Long Beach, California - Con la previsión de que el valor de las importaciones de mercancías vuelva a los niveles anteriores a la pandemia, el sindicato International Longshore and Warehouse Union (ILWU) y la Pacific Maritime Association (PMA) están inmersos en una polémica batalla por un convenio laboral que se ha estancado sin final a la vista tras más de un año de negociaciones.
La PMA, que representa a los empleadores e incluye a los transportistas marítimos entre sus miembros, se ha negado hasta ahora a permitir grandes aumentos salariales a los estibadores debido a la incertidumbre económica encabezada por la reducción del gasto de los consumidores y las políticas fiscales restrictivas.

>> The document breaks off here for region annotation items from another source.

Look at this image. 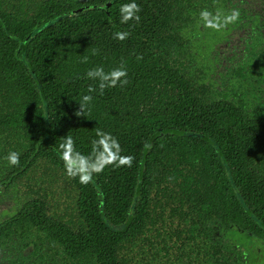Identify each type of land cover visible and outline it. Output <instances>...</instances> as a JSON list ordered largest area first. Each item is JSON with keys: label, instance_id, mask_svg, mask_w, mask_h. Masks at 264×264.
<instances>
[{"label": "trees", "instance_id": "trees-1", "mask_svg": "<svg viewBox=\"0 0 264 264\" xmlns=\"http://www.w3.org/2000/svg\"><path fill=\"white\" fill-rule=\"evenodd\" d=\"M126 2L0 0V192L21 209L1 231L40 226L47 244L93 252L95 264H122L118 249L134 238L137 247L141 233L150 251L140 263L243 264L230 232L264 240V118L232 101L239 78L227 61L197 77L193 63L211 55L171 15L174 0H136L140 21L122 24ZM121 63L128 84L100 95L86 73ZM90 84L97 92L77 116ZM98 130L135 159L82 184L67 175L60 145L70 136L88 155ZM59 193L71 205L63 214Z\"/></svg>", "mask_w": 264, "mask_h": 264}, {"label": "flooded vegetation", "instance_id": "flooded-vegetation-1", "mask_svg": "<svg viewBox=\"0 0 264 264\" xmlns=\"http://www.w3.org/2000/svg\"><path fill=\"white\" fill-rule=\"evenodd\" d=\"M172 9L174 14L171 15L178 17L177 21L184 25L187 35L191 39H202L206 42L202 48L211 55L208 59L203 56L199 61L194 62V70L201 72L197 77L199 79L203 77V69L209 66V62L220 67L218 59H221L223 63L227 61L231 71L239 78L237 86L230 87L228 84L232 101L239 102L242 99L249 101L250 104L246 105L247 115L258 116L260 120L264 118V0H174ZM205 10L211 13L207 21L201 17V12ZM233 10L240 12V17L235 23H229L220 30L208 26L216 22L217 14L222 20ZM163 16V20L167 21V14ZM183 35L180 34L182 37ZM217 45L221 46L218 50ZM223 65L222 69L220 67L221 70L224 68ZM212 75L216 79L219 77L217 72H213ZM12 195L0 192V264H95L96 258H91L95 257L93 252L80 254L74 252V254L68 247L60 249L58 245L55 247L47 244L48 240L44 239L47 238L45 233L48 231L42 232L45 234L43 237L39 231L36 232L41 228L37 225L36 227L32 225L31 229L23 234H18V230H12L6 238L1 231V225L7 218L11 219L12 216L21 212V209H18L19 203L12 199ZM14 204L17 208H14ZM65 210L57 213L63 214ZM117 228H124V226H117ZM138 237L137 247L134 242L136 238H134L129 243L131 247L118 249L122 264H147L145 261L147 256L144 263L134 259L140 257L142 251L146 254L150 251L149 244H143L144 234L141 233ZM256 238H252L249 242L250 250L256 248L259 251L264 248V240L260 237ZM45 241L46 246H44ZM127 244L122 243L121 246ZM237 244L238 242H234L231 238V247ZM244 248L242 244H238L237 256L243 264H251L252 262L245 255Z\"/></svg>", "mask_w": 264, "mask_h": 264}, {"label": "clouds", "instance_id": "clouds-1", "mask_svg": "<svg viewBox=\"0 0 264 264\" xmlns=\"http://www.w3.org/2000/svg\"><path fill=\"white\" fill-rule=\"evenodd\" d=\"M141 7L136 0H129V2L120 5V22L127 24L130 20H135L137 23L140 21ZM211 13L206 10L201 12V17L205 21L208 20ZM240 17L239 10H233L229 15L223 17L221 20L219 14H217L216 22L209 24L208 26L214 27L220 30L226 27L229 23H235ZM130 35L127 31H117L114 33V39L125 40ZM141 59L142 57H137ZM86 62V61H85ZM86 76L91 80H98L99 94L103 95L106 88H114L118 85L123 87L128 84L127 76L128 70L124 63H121L117 67H114L111 71L106 72L103 66H97L91 68L86 73ZM97 92V86L89 85L87 93L82 97L79 103L80 108L76 111L77 116L85 115V107L93 100L92 93ZM98 139L92 142V150L88 155L82 154L76 149L75 140L68 136L65 141L60 145L62 151V159L65 164L67 175L70 177L79 178L80 183L87 184L91 182L94 174H99L103 171L104 167L111 164L117 166L131 167L135 159L131 155H121V148L119 141L111 133L98 130L96 133ZM146 148H150V144L145 145ZM20 153L11 151L6 159L12 165L19 163Z\"/></svg>", "mask_w": 264, "mask_h": 264}, {"label": "rangeland", "instance_id": "rangeland-1", "mask_svg": "<svg viewBox=\"0 0 264 264\" xmlns=\"http://www.w3.org/2000/svg\"><path fill=\"white\" fill-rule=\"evenodd\" d=\"M216 48L218 50V49L221 48V46L217 45ZM200 73L201 72L199 70L198 73H197V76L200 75ZM60 194L61 193L57 194V198L59 199V201H56L57 202L56 203V207H57L58 211H64L65 208H67L68 205L69 206H71V205L69 203V199H68L67 195H65L64 197L60 198V196H59ZM65 201H67L68 204L65 203ZM230 235H231V238L233 239L234 242H239L240 244H242V247H245L244 248L245 255H246V257H248L250 259L252 264H264V248H262L259 251L256 248L254 250H250V246L248 245L249 244V240L247 239L246 235L243 234V233L235 232V229H233L230 232ZM257 247H258V245H257ZM240 249H242V248H240Z\"/></svg>", "mask_w": 264, "mask_h": 264}]
</instances>
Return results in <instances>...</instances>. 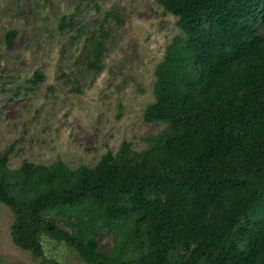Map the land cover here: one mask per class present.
I'll list each match as a JSON object with an SVG mask.
<instances>
[{
	"label": "trees",
	"instance_id": "obj_1",
	"mask_svg": "<svg viewBox=\"0 0 264 264\" xmlns=\"http://www.w3.org/2000/svg\"><path fill=\"white\" fill-rule=\"evenodd\" d=\"M156 1L181 31L143 112L165 128L140 150L122 140L93 167L25 159L11 168L4 151L12 241L44 258L45 234L88 264H264V0ZM91 39L87 66L98 70L104 46Z\"/></svg>",
	"mask_w": 264,
	"mask_h": 264
},
{
	"label": "rangeland",
	"instance_id": "obj_2",
	"mask_svg": "<svg viewBox=\"0 0 264 264\" xmlns=\"http://www.w3.org/2000/svg\"><path fill=\"white\" fill-rule=\"evenodd\" d=\"M176 19L156 0H0V155L9 150L8 166L26 159L93 167L122 140L145 148L144 137L166 126L143 112L154 100L155 68L181 35ZM92 36L104 46L98 70L87 66ZM13 220L0 202V264H88L45 234L44 258L33 257L13 243ZM96 239L112 245L107 230Z\"/></svg>",
	"mask_w": 264,
	"mask_h": 264
}]
</instances>
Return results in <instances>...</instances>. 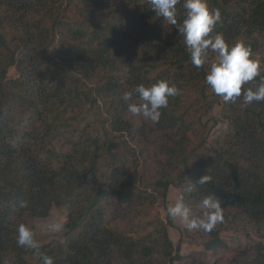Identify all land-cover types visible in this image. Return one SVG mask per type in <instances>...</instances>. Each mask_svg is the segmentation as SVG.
<instances>
[{
	"label": "trees",
	"instance_id": "trees-1",
	"mask_svg": "<svg viewBox=\"0 0 264 264\" xmlns=\"http://www.w3.org/2000/svg\"><path fill=\"white\" fill-rule=\"evenodd\" d=\"M58 1L0 0V264H40L37 251L51 256L54 264H114V259L154 264L155 254L164 258L159 264L183 259L180 239L174 245L169 237L176 225L166 205L165 221L156 215L130 220L128 229L115 222L119 208L131 206L138 216L156 198L151 199L148 185H140L135 150L105 129L110 125L120 136L131 133L124 113L136 97L126 103L123 93L159 80L175 84L181 94L170 98L155 123L167 139L163 151L168 168L155 184L178 188L185 203L197 208L194 218L207 211L205 198L218 199L223 221L205 232L203 249L233 251L232 264H264V102L225 103L214 94L205 82L214 61L193 66L184 36L156 16L150 0H65L56 5ZM182 3L177 5L178 21L184 16ZM208 6L221 12L215 32L229 45L250 47L256 59L264 37V0H208ZM70 9L72 19L66 14ZM118 38L129 39L139 50L124 76L112 50ZM77 99L96 114L102 107L105 116H96L92 123L98 129L75 139L53 167L49 136L57 124H65V112ZM196 104L203 110L193 117ZM18 106L21 114L15 115ZM218 124L217 134L210 137ZM204 175L211 183L200 186ZM189 183L197 187L191 193L184 191ZM21 201L27 207H19ZM53 206L66 208L62 240L37 249L19 247L18 226L46 217ZM249 226L251 231L236 246L222 238L226 229L236 233ZM182 264L216 261L193 257Z\"/></svg>",
	"mask_w": 264,
	"mask_h": 264
},
{
	"label": "clouds",
	"instance_id": "clouds-1",
	"mask_svg": "<svg viewBox=\"0 0 264 264\" xmlns=\"http://www.w3.org/2000/svg\"><path fill=\"white\" fill-rule=\"evenodd\" d=\"M156 16L162 17L168 24L175 26L179 34L184 36L185 44L190 52L193 66L200 68L209 61V52L215 53V61L211 63L205 82L214 94L225 103H235L242 99L244 105L254 102H264V75L261 72L260 61L252 58V50L243 43L229 45L221 33L215 32L218 23H222L221 12L210 10L208 0H183L184 16L178 21L177 5L181 0H150ZM259 78V79H257ZM252 83L253 87H247ZM181 94L175 84L167 80H159L146 87L143 84L135 86L131 91L123 93L122 99L127 103L134 97L138 102L128 103V111L134 116H141L147 121L159 123L162 109H167L170 98ZM212 178L204 175L198 184L211 183ZM197 187L189 183L184 190L193 192ZM19 207H27V201H21ZM203 207L207 211L200 218H191L190 208L185 204L182 193L175 204L167 209L169 218H180L188 230L212 232L218 223L223 221V207L221 202L210 196L203 200ZM58 224L51 225L49 231H59ZM16 243L19 247L37 249V242L33 231L24 224L17 228ZM40 264H54L51 256L36 252Z\"/></svg>",
	"mask_w": 264,
	"mask_h": 264
},
{
	"label": "rangeland",
	"instance_id": "rangeland-1",
	"mask_svg": "<svg viewBox=\"0 0 264 264\" xmlns=\"http://www.w3.org/2000/svg\"><path fill=\"white\" fill-rule=\"evenodd\" d=\"M65 0H59L56 5L64 4ZM66 14H69L70 19H72V10H66ZM67 20V19H65ZM168 23V22H167ZM167 25V24H166ZM260 47L254 52L256 60L260 61V64L264 67V37L260 40ZM113 52L118 53V68L121 71V75L124 76V72L127 70L128 63L131 61V58L139 53L137 47L131 44L129 39L118 38L117 41L112 46ZM210 61H215V53L209 52ZM8 73L11 75L14 73V69L10 68ZM81 85V84H80ZM83 88L87 89V86ZM133 102H138L135 98ZM198 104V103H197ZM194 105L191 109V115L193 117H198L200 112L203 110L200 105ZM218 108L212 110L213 114H216ZM100 113L96 114L93 108H90L88 103L84 102L81 99H77L72 107H70L66 112L63 119L65 124H57L51 131L49 136L50 145L52 149H48V152L53 155L52 166L57 167L60 165L63 156L65 153L69 152L72 146V143L75 139H78L80 136H87L94 133L98 129V125H94L92 121L96 116L104 118V110L102 107L99 109ZM18 113L21 114L20 106L15 108V115ZM124 116L131 122L133 126V131L131 133H124V136L120 132L113 130L112 126L107 125L105 131L111 138L115 140L125 141L129 144L136 152L137 162H138V171L140 176V185L144 187L148 185V190L152 192L151 199H155V203L152 205V208L146 213L139 214L138 216L134 215L131 206H123L119 208L118 217L115 220L117 225L125 226L127 222L134 221L138 222L144 219H147L149 216H159L164 220V206L167 208L173 206L179 197V189L174 186H168L167 189H163V186L156 185V181L161 177V170H167L166 159L167 156L163 151V144L165 143L166 136L162 131H159L155 127V123L145 120L141 116H134L128 110L124 113ZM92 123V124H89ZM216 125L211 129L210 137L217 134L218 130ZM200 139V138H199ZM198 139V140H199ZM170 144V143H169ZM120 151L121 145L117 147ZM103 171L106 170L103 168ZM144 185V186H143ZM165 192V195L163 196ZM163 198V201L160 199ZM190 208L191 218H194L197 213V208L191 204L185 203ZM66 222V208L62 206H53L46 217H33L27 219L25 225L30 228L34 235L37 245H42L46 243L55 244L62 240L61 232L63 231L64 224ZM176 227L174 230L169 231V237L172 240V243L176 245L178 239H180V253L184 255L181 261H174L173 264H182L183 261H188L193 257H196L199 261L205 263H213L216 261V264H232L230 260L233 255V251H227L226 249H221L220 251H207L203 249V242L206 240L207 234L204 231L196 230H182L185 224L180 218L173 220ZM58 224L60 226L59 231H49L51 225ZM131 223L127 224V229L130 227ZM221 235L222 238L226 241L227 245L230 247L238 244L243 236L246 235V230L251 231V227L240 228V231L233 233L232 229H226ZM233 231V232H232ZM239 233V234H238ZM254 238L258 239L259 234L254 235ZM119 259H114V264H119ZM164 258L160 254H155L153 256V263L159 264L163 263ZM7 264V263H6ZM164 264H170L165 262Z\"/></svg>",
	"mask_w": 264,
	"mask_h": 264
}]
</instances>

Los volúmenes de carga para 2023 han reflejado hasta ahora los niveles anteriores a la pandemia, lo que reduce el apetito de la PMA por fijar a largo plazo salarios más altos para los estibadores, cuyos miembros a tiempo completo ganan un salario medio anual de $200.000 o más, dependiendo de su puesto de trabajo.
Aunque afortunadamente la PMA y la ILWU han evitado hasta ahora los cierres patronales o las huelgas, este año se han producido interrupciones en las operaciones portuarias debidas a problemas laborales, sembrando la duda de que haya un acuerdo laboral en el horizonte a medida que el sector se acerca a su temporada alta de envíos navideños.
El viernes 2 de junio, los estibadores se negaron a presentarse a trabajar, paralizando las operaciones en varias terminales de los puertos de Los Ángeles y Long Beach. Esta fue la segunda interrupción de las operaciones debido a problemas laborales este año, con la primera ocurrida a finales de marzo que cerró las operaciones del turno de noche el 30 de marzo y las operaciones del turno de día el 31 de marzo.
La importancia de los puertos de la Costa Oeste, especialmente los puertos de Los Ángeles y Long Beach, es fundamental para las cadenas de suministro y la salud económica del país debido al número de bienes de consumo que importan a través de ellos los minoristas y otras empresas. El coste del transporte de mercancías desde los centros de fabricación de Asia a los puertos del Golfo y la Costa Este es mucho más elevado, lo que en última instancia repercute en el consumidor a través de un aumento de los precios.
Tanto a la PMA como al ILWU les interesa alcanzar un acuerdo laboral a largo plazo que beneficie a ambas partes, no sólo por la salud económica de la nación, sino también para mantener la ventaja competitiva crítica de la Costa Oeste sobre otros puertos de entrada debido a su proximidad a Asia.